How to Deactivate Filter Keys in Windows (And Why It Matters)
Filter Keys is a Windows accessibility feature designed to help users who have difficulty pressing multiple keys simultaneously or who accidentally press keys repeatedly. It adjusts how the keyboard responds — ignoring brief or repeated keystrokes and slowing down the repeat rate. For users who need it, it's genuinely useful. For everyone else, it can make typing feel frustratingly sluggish or unresponsive.
If your keyboard suddenly seems to lag, skip characters, or require unusually long presses to register, Filter Keys may have been switched on — often accidentally, by holding the Right Shift key for 8 seconds.
What Filter Keys Actually Does
When Filter Keys is active, Windows modifies keyboard behavior in three interconnected ways:
- SlowKeys — requires you to hold a key down for a set duration before it registers
- RepeatKeys — slows down or disables the key repeat rate (what happens when you hold a key)
- BounceKeys — ignores repeated keystrokes within a short time window
These adjustments are cumulative. A user with all three active may find that typing feels almost completely broken — keys don't respond immediately, held keys don't repeat, and fast typists have characters dropped. The feature wasn't meant to disrupt; it was built for people with motor control challenges. But it's easy to trigger unintentionally.
How to Turn Off Filter Keys in Windows 10 and Windows 11
There are two reliable paths to deactivating Filter Keys, and both take under a minute.
Method 1: Through the Settings App
- Open Settings (Windows key + I)
- Go to Accessibility (Windows 11) or Ease of Access (Windows 10)
- Select Keyboard from the left-hand menu
- Find Filter Keys and toggle it Off
In Windows 11, the Accessibility section is more prominently organized, so the Keyboard option appears clearly in the sidebar. In Windows 10, it sits under the "Ease of Access" umbrella — same destination, slightly different path.
Method 2: Through the Control Panel
- Open Control Panel (search for it in the Start menu)
- Select Ease of Access Center
- Click Make the keyboard easier to use
- Uncheck Turn on Filter Keys
- Click Apply, then OK
This method works across older and newer Windows versions and is particularly useful if your Settings app is behaving unexpectedly.
Keyboard Shortcut to Disable Quickly ⌨️
If Filter Keys was turned on via the shortcut, it can also be turned off the same way — holding Right Shift for 8 seconds will toggle it back off. A dialog box may appear asking you to confirm. This is the fastest method if you're mid-task and just need to restore normal keyboard behavior immediately.
Preventing Accidental Activation
Many users deactivate Filter Keys only to have it re-enable itself later, often without realizing they triggered the shortcut again. Windows lets you disable the keyboard shortcut entirely so it can't be activated accidentally.
To do this:
- Navigate to Settings > Accessibility (or Ease of Access) > Keyboard
- Click on Filter Keys to expand its settings
- Find the option labeled "Allow the shortcut key to start Filter Keys" (or similar wording depending on your Windows version)
- Uncheck or disable that option
Once the shortcut is disabled, holding Right Shift for 8 seconds does nothing — eliminating the most common source of accidental activation.
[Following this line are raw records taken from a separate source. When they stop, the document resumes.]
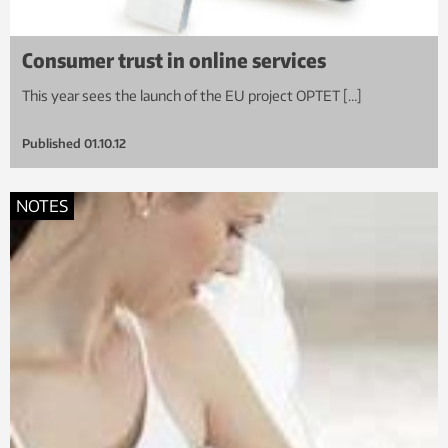
Consumer trust in online services
This year sees the launch of the EU project OPTET […]
Published
01.10.12
NOTES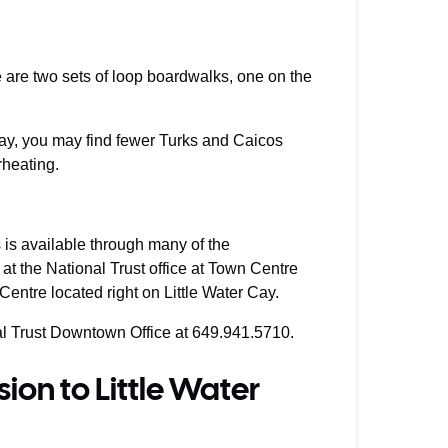
 are two sets of loop boardwalks, one on the
-day, you may find fewer Turks and Caicos
rheating.
is available through many of the
, at the National Trust office at Town Centre
 Centre located right on Little Water Cay.
nal Trust Downtown Office at 649.941.5710.
ion to Little Water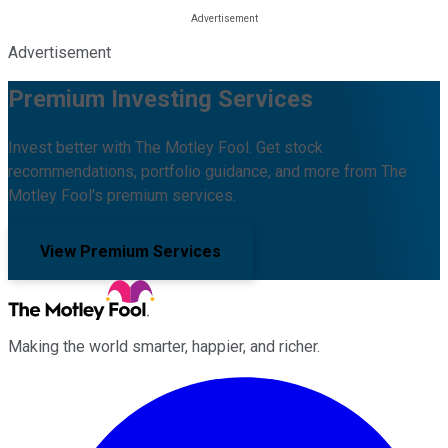
Advertisement
Premium Investing Services
Invest better with The Motley Fool. Get stock
recommendations, portfolio guidance, and more from The
Motley Fool's premium services.
View Premium Services
Making the world smarter, happier, and richer.
Facebook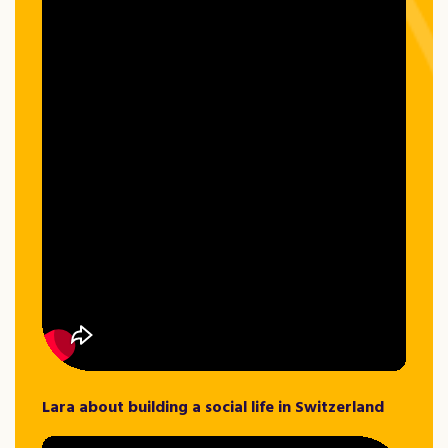
Lara about building a social life in Switzerland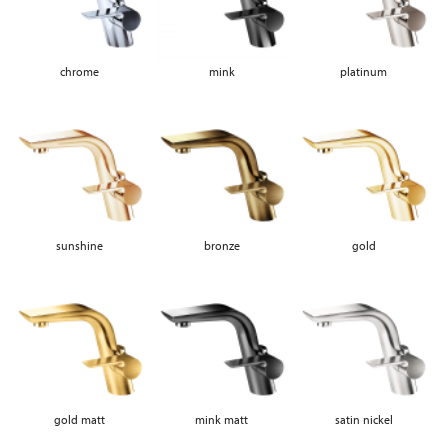
chrome
mink
platinum
sunshine
bronze
gold
gold matt
mink matt
satin nickel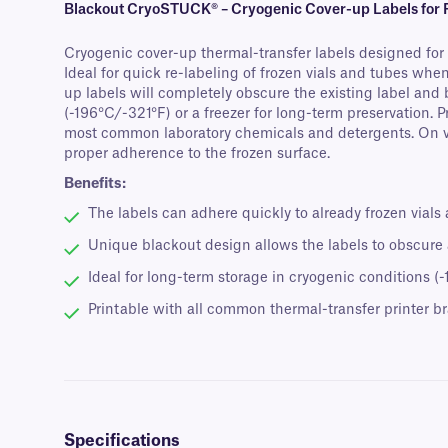
Blackout CryoSTUCK® – Cryogenic Cover-up Labels for F
Cryogenic cover-up thermal-transfer labels designed for a
Ideal for quick re-labeling of frozen vials and tubes when
up labels will completely obscure the existing label and
(-196°C/-321°F) or a freezer for long-term preservation. 
most common laboratory chemicals and detergents. On via
proper adherence to the frozen surface.
Benefits:
The labels can adhere quickly to already frozen vials
Unique blackout design allows the labels to obscure a
Ideal for long-term storage in cryogenic conditions (
Printable with all common thermal-transfer printer b
Specifications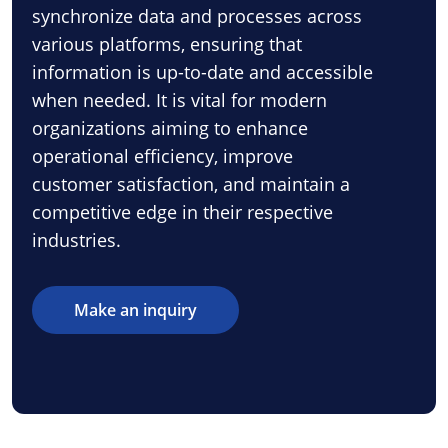
synchronize data and processes across
various platforms, ensuring that
information is up-to-date and accessible
when needed. It is vital for modern
organizations aiming to enhance
operational efficiency, improve
customer satisfaction, and maintain a
competitive edge in their respective
industries.
Make an inquiry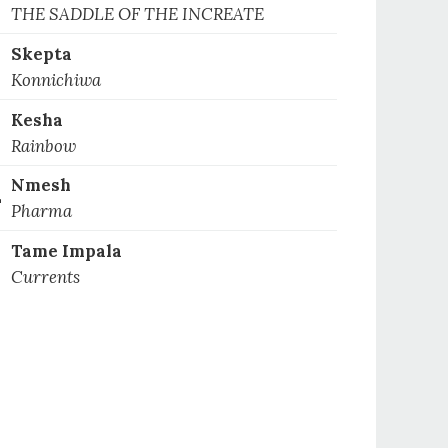
1
THE SADDLE OF THE INCREATE
Skepta
2
Konnichiwa
Kesha
3
Rainbow
Nmesh
4
Pharma
Tame Impala
5
Currents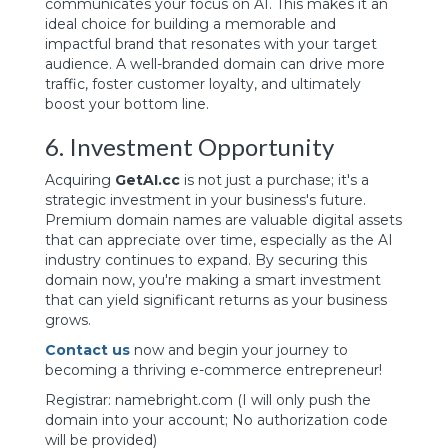
communicates your focus on AI. This makes it an
ideal choice for building a memorable and
impactful brand that resonates with your target
audience. A well-branded domain can drive more
traffic, foster customer loyalty, and ultimately
boost your bottom line.
6. Investment Opportunity
Acquiring
GetAI.cc
is not just a purchase; it's a
strategic investment in your business's future.
Premium domain names are valuable digital assets
that can appreciate over time, especially as the AI
industry continues to expand. By securing this
domain now, you're making a smart investment
that can yield significant returns as your business
grows.
Contact us
now and begin your journey to
becoming a thriving e-commerce entrepreneur!
Registrar: namebright.com
(I will only push the
domain into your account; No authorization code
will be provided)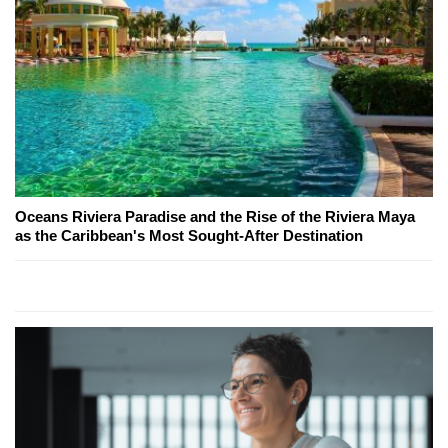
Oceans Riviera Paradise and the Rise of the Riviera Maya
as the Caribbean's Most Sought-After Destination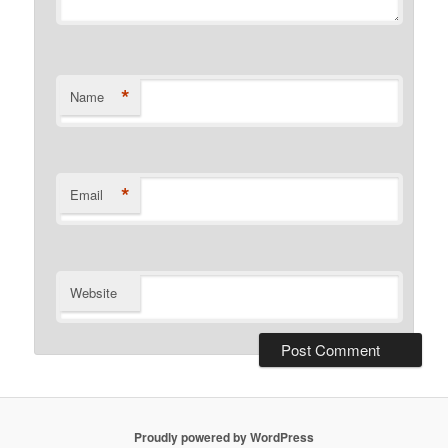
*
Name
*
Email
Website
Proudly powered by WordPress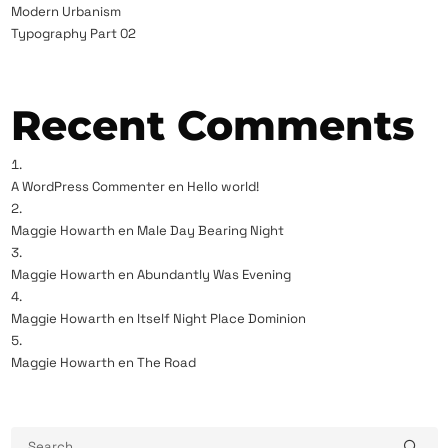
Modern Urbanism
Typography Part 02
Recent Comments
A WordPress Commenter
en
Hello world!
Maggie Howarth
en
Male Day Bearing Night
Maggie Howarth
en
Abundantly Was Evening
Maggie Howarth
en
Itself Night Place Dominion
Maggie Howarth
en
The Road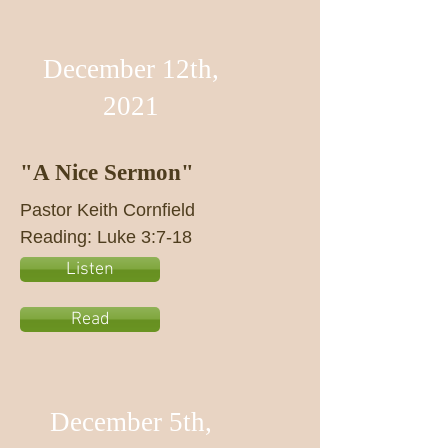
December 12th,
2021
"A Nice Sermon"
Pastor Keith Cornfield
Reading: Luke 3:7-18
Listen
Read
December 5th,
Variables That Affect Your Experience
Not all Filter Keys behavior is identical across setups. A few factors determine how prominently it disrupts normal use:
| Variable | How It Affects Filter Keys Behavior |
|---|---|
| Windows version | UI path and setting labels differ between Windows 10 and 11 |
| Keyboard type | Some gaming keyboards or external peripherals have firmware-level delay settings that may compound the effect |
| Custom accessibility profiles | Third-party accessibility software may interact with or override Windows Filter Keys settings |
| User account type | Standard accounts may need administrator credentials to change Ease of Access settings in managed environments |
| Remote/virtual environments | Virtual machines and remote desktop sessions sometimes pass through Filter Keys behavior differently |
On a standard personal Windows PC with a default keyboard and full admin rights, deactivating Filter Keys is straightforward. On a work-managed machine, school device, or system running third-party accessibility software, the process — and whether the change sticks — may be more nuanced.
If the Setting Doesn't Stay Off 🔧
In some cases, particularly on managed or domain-joined computers, group policies may re-enable accessibility settings automatically. If Filter Keys keeps returning after you disable it, the likely cause isn't a Windows bug — it's a policy applied at the network or organization level. In that scenario, a system administrator controls those settings, not the individual user.
Similarly, if you're using accessibility software like Dragon NaturallySpeaking, JAWS, or third-party keyboard remapping tools, those applications can interact with Windows accessibility settings in unexpected ways. Checking whether the issue persists when those programs are closed is a useful diagnostic step.
Deactivating Filter Keys is a consistent process at the operating system level — but whether the change resolves what you're experiencing depends entirely on your specific setup, the software running alongside Windows, and whether your environment gives you full control over those settings in the first place.